Gaobeidian (高碑店 (Gāobēidiàn)) is a county-level city in central Hebei province, People's Republic of China. It is under the administration of Baoding Prefecture-level city. Gaobeidian has 4 subdistricts, 6 towns, and 4 townships, and a total of 442 villages. It is 82 km south of Beijing and 68 km north of Baoding.

Gaobeidian City was long known as Xincheng County (新城县 (新城縣, Xīnchéng Xiàn)). In 1993, its name was changed to Gaobeidian City.

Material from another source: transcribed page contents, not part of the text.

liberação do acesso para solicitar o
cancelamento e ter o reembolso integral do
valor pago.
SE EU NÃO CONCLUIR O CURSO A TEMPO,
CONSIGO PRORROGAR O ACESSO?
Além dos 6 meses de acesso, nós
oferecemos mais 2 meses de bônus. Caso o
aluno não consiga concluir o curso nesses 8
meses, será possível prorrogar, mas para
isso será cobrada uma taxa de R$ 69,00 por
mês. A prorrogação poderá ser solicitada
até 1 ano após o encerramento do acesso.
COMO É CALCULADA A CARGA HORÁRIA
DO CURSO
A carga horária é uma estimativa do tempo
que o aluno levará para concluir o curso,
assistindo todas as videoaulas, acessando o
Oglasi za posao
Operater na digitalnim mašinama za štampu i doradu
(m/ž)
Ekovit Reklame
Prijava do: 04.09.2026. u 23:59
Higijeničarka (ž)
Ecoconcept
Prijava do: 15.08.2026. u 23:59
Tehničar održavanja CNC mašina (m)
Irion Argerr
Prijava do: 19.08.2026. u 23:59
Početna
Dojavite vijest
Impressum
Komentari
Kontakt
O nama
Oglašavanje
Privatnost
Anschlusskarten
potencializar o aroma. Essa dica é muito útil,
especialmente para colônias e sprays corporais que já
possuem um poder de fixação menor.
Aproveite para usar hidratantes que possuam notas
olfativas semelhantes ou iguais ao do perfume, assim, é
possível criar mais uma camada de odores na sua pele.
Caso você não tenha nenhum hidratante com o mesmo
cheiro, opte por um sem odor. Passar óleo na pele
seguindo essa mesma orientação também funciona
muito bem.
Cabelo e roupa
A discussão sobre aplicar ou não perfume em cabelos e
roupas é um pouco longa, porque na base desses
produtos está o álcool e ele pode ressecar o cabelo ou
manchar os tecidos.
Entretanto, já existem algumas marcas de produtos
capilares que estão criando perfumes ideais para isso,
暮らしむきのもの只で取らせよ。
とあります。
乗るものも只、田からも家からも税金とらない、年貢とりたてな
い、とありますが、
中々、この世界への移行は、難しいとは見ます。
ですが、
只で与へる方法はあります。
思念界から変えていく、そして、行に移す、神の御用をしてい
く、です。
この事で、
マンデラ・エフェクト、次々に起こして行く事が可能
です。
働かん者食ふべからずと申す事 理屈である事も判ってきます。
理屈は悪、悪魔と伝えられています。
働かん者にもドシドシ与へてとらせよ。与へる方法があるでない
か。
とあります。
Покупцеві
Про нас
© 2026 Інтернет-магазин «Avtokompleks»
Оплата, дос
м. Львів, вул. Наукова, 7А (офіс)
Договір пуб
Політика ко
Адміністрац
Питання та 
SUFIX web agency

==Administrative divisions==

Source:

Subdistricts:
- Heping Subdistrict (和平街道), Juncheng Subdistrict (军城街道), Dongsheng Subdistrict (东盛街道), Beicheng Subdistrict (北城街道), Xinghua Road Subdistrict (兴华路街道)

Towns:
- Fangguan (方官镇), Xincheng (新城镇), Sizhuang (泗庄镇), Baigou (白沟镇), Xinlizhuang (辛立庄镇)

Townships:
- Xiaoguanying Township (肖官营乡), Liangjiaying Township (梁家营乡), Zhangliuzhuang Township (张六庄乡), Dongmaying Township (东马营乡), Xinqiao Township (辛桥乡)

==Climate==

Climate data for Gaobeidian, elevation 25 m (82 ft), (1991–2020 normals, extremes 1981–2010)
| Month | Jan | Feb | Mar | Apr | May | Jun | Jul | Aug | Sep | Oct | Nov | Dec | Year |
| Record high °C (°F) | 14.3 (57.7) | 20.0 (68.0) | 30.0 (86.0) | 32.4 (90.3) | 37.1 (98.8) | 40.8 (105.4) | 41.0 (105.8) | 36.6 (97.9) | 34.9 (94.8) | 31.6 (88.9) | 22.7 (72.9) | 15.0 (59.0) | 41.0 (105.8) |
| Mean daily maximum °C (°F) | 2.2 (36.0) | 6.3 (43.3) | 13.5 (56.3) | 21.0 (69.8) | 26.9 (80.4) | 31.0 (87.8) | 31.7 (89.1) | 30.2 (86.4) | 26.5 (79.7) | 19.5 (67.1) | 10.2 (50.4) | 3.6 (38.5) | 18.5 (65.4) |
| Daily mean °C (°F) | −4.2 (24.4) | −0.2 (31.6) | 7.1 (44.8) | 14.7 (58.5) | 20.7 (69.3) | 25.1 (77.2) | 26.8 (80.2) | 25.3 (77.5) | 20.2 (68.4) | 12.9 (55.2) | 4.2 (39.6) | −2.4 (27.7) | 12.5 (54.5) |
| Mean daily minimum °C (°F) | −9.2 (15.4) | −5.4 (22.3) | 1.1 (34.0) | 8.2 (46.8) | 14.2 (57.6) | 19.3 (66.7) | 22.5 (72.5) | 21.0 (69.8) | 14.9 (58.8) | 7.6 (45.7) | −0.5 (31.1) | −6.8 (19.8) | 7.2 (45.0) |
| Record low °C (°F) | −23.3 (−9.9) | −18.4 (−1.1) | −11.0 (12.2) | −3.8 (25.2) | 3.6 (38.5) | 10.2 (50.4) | 16.0 (60.8) | 13.8 (56.8) | 3.8 (38.8) | −4.8 (23.4) | −11.5 (11.3) | −19.0 (−2.2) | −23.3 (−9.9) |
| Average precipitation mm (inches) | 2.1 (0.08) | 5.2 (0.20) | 7.8 (0.31) | 23.9 (0.94) | 34.3 (1.35) | 65.0 (2.56) | 170.6 (6.72) | 111.6 (4.39) | 49.0 (1.93) | 25.6 (1.01) | 12.1 (0.48) | 2.2 (0.09) | 509.4 (20.06) |
| Average precipitation days (≥ 0.1 mm) | 1.8 | 2.1 | 2.7 | 4.7 | 6.1 | 8.8 | 12.1 | 10.5 | 7.3 | 5.5 | 3.0 | 1.5 | 66.1 |
| Average snowy days | 2.9 | 2.2 | 1.2 | 0.1 | 0 | 0 | 0 | 0 | 0 | 0 | 1.7 | 2.4 | 10.5 |
| Average relative humidity (%) | 58 | 52 | 47 | 51 | 56 | 62 | 74 | 79 | 75 | 69 | 67 | 62 | 63 |
| Mean monthly sunshine hours | 157.4 | 162.4 | 206.7 | 222.5 | 245.9 | 206.1 | 174.7 | 184.4 | 187.5 | 179.3 | 150.9 | 152.7 | 2,230.5 |
| Percentage possible sunshine | 52 | 53 | 55 | 56 | 55 | 46 | 39 | 44 | 51 | 53 | 51 | 53 | 51 |
Source: China Meteorological Administration

==Transportation==
- Jingguang railway: Gaobeidian Railway Station
- Beijing–Shijiazhuang high-speed railway: Gaobeidian East railway station
- Jingshi Expressway
- Jingkun Expressway
- China National Highway 107

== Architecture and environment ==
Gaobeidian is known for its leadership in energy efficient building, and hosted the 23rd International Passive House Conference in 2019. The Gaobeidian Railway City apartment complex is the world's largest passive house project. Companies that were involved in the development of the project include Hebei Orient Sundar Group.